The vulgar, who take things according to their first appearance, attribute the uncertainty of events to such an uncertainty in the causes, as makes them often fail of their usual influence, though they meet with no obstacle nor impediment in their operation.
But philosophers observing, that almost in every part of nature there is contained a vast variety of springs and principles, which are hid, by reason of their minuteness or remoteness, find that it is at least possible the contrariety of events may not proceed from any contingency in the cause, but from the secret operation of contrary causes.
This possibility is converted into certainty by farther observation, when they remark, that upon an exact scrutiny, a contrariety of effects always betrays a contrariety of causes, and proceeds from their mutual hindrance and opposition.

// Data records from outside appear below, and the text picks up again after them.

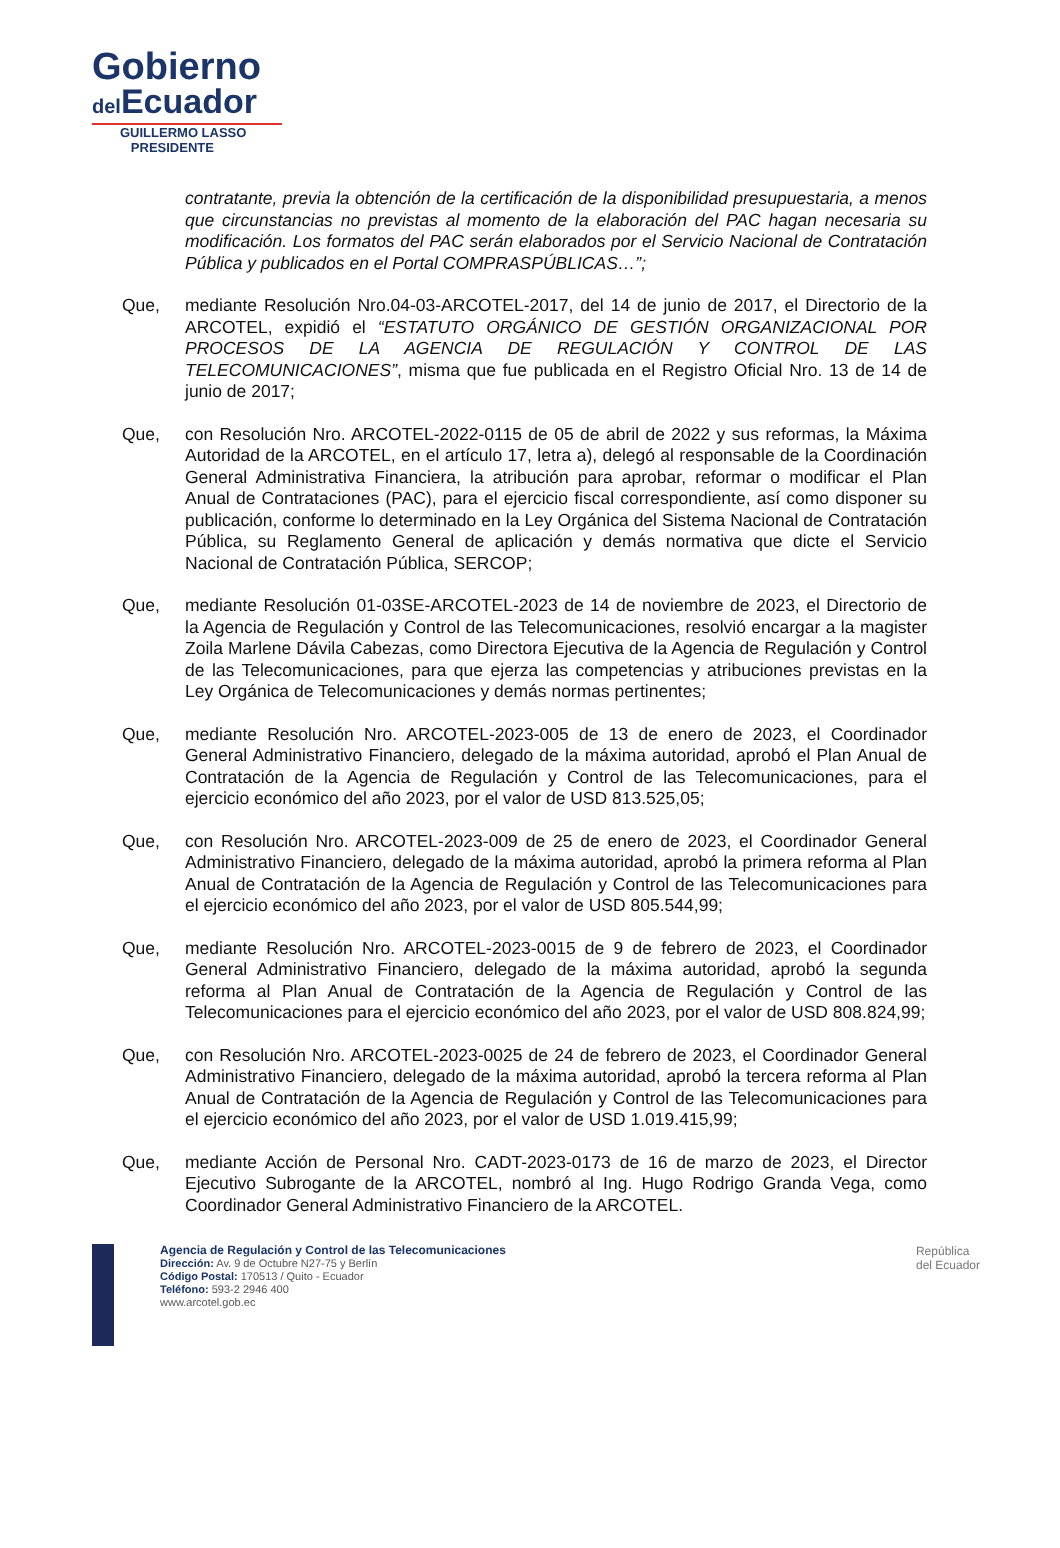Gobierno
del Ecuador
GUILLERMO LASSO
PRESIDENTE
contratante, previa la obtención de la certificación de la disponibilidad presupuestaria, a menos que circunstancias no previstas al momento de la elaboración del PAC hagan necesaria su modificación. Los formatos del PAC serán elaborados por el Servicio Nacional de Contratación Pública y publicados en el Portal COMPRASPÚBLICAS…”;
Que, mediante Resolución Nro.04-03-ARCOTEL-2017, del 14 de junio de 2017, el Directorio de la ARCOTEL, expidió el “ESTATUTO ORGÁNICO DE GESTIÓN ORGANIZACIONAL POR PROCESOS DE LA AGENCIA DE REGULACIÓN Y CONTROL DE LAS TELECOMUNICACIONES”, misma que fue publicada en el Registro Oficial Nro. 13 de 14 de junio de 2017;
Que, con Resolución Nro. ARCOTEL-2022-0115 de 05 de abril de 2022 y sus reformas, la Máxima Autoridad de la ARCOTEL, en el artículo 17, letra a), delegó al responsable de la Coordinación General Administrativa Financiera, la atribución para aprobar, reformar o modificar el Plan Anual de Contrataciones (PAC), para el ejercicio fiscal correspondiente, así como disponer su publicación, conforme lo determinado en la Ley Orgánica del Sistema Nacional de Contratación Pública, su Reglamento General de aplicación y demás normativa que dicte el Servicio Nacional de Contratación Pública, SERCOP;
Que, mediante Resolución 01-03SE-ARCOTEL-2023 de 14 de noviembre de 2023, el Directorio de la Agencia de Regulación y Control de las Telecomunicaciones, resolvió encargar a la magister Zoila Marlene Dávila Cabezas, como Directora Ejecutiva de la Agencia de Regulación y Control de las Telecomunicaciones, para que ejerza las competencias y atribuciones previstas en la Ley Orgánica de Telecomunicaciones y demás normas pertinentes;
Que, mediante Resolución Nro. ARCOTEL-2023-005 de 13 de enero de 2023, el Coordinador General Administrativo Financiero, delegado de la máxima autoridad, aprobó el Plan Anual de Contratación de la Agencia de Regulación y Control de las Telecomunicaciones, para el ejercicio económico del año 2023, por el valor de USD 813.525,05;
Que, con Resolución Nro. ARCOTEL-2023-009 de 25 de enero de 2023, el Coordinador General Administrativo Financiero, delegado de la máxima autoridad, aprobó la primera reforma al Plan Anual de Contratación de la Agencia de Regulación y Control de las Telecomunicaciones para el ejercicio económico del año 2023, por el valor de USD 805.544,99;
Que, mediante Resolución Nro. ARCOTEL-2023-0015 de 9 de febrero de 2023, el Coordinador General Administrativo Financiero, delegado de la máxima autoridad, aprobó la segunda reforma al Plan Anual de Contratación de la Agencia de Regulación y Control de las Telecomunicaciones para el ejercicio económico del año 2023, por el valor de USD 808.824,99;
Que, con Resolución Nro. ARCOTEL-2023-0025 de 24 de febrero de 2023, el Coordinador General Administrativo Financiero, delegado de la máxima autoridad, aprobó la tercera reforma al Plan Anual de Contratación de la Agencia de Regulación y Control de las Telecomunicaciones para el ejercicio económico del año 2023, por el valor de USD 1.019.415,99;
Que, mediante Acción de Personal Nro. CADT-2023-0173 de 16 de marzo de 2023, el Director Ejecutivo Subrogante de la ARCOTEL, nombró al Ing. Hugo Rodrigo Granda Vega, como Coordinador General Administrativo Financiero de la ARCOTEL.
Agencia de Regulación y Control de las Telecomunicaciones
Dirección: Av. 9 de Octubre N27-75 y Berlín
Código Postal: 170513 / Quito - Ecuador
Teléfono: 593-2 2946 400
www.arcotel.gob.ec
República
del Ecuador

A peasant can give no better reason for the stopping of any clock or watch than to say, that commonly it does not go right: But an artizan easily perceives, that the same force in the spring or pendulum has always the same influence on the wheels; but fails of its usual effect, perhaps by reason of a grain of dust, which puts a stop to the whole movement.
From the observation of several parallel instances, philosophers form a maxim, that the connexion betwixt all causes and effects is equally necessary, and that its seeming uncertainty in some instances proceeds from the secret opposition of contrary causes.
But however philosophers and the vulgar may differ in their explication of the contrariety of events, their inferences from it are always of the same kind, and founded on the same principles.
A contrariety of events in the past may give us a kind of hesitating belief for the future after two several ways.
First, By producing an imperfect habit and transition from the present impression to the related idea.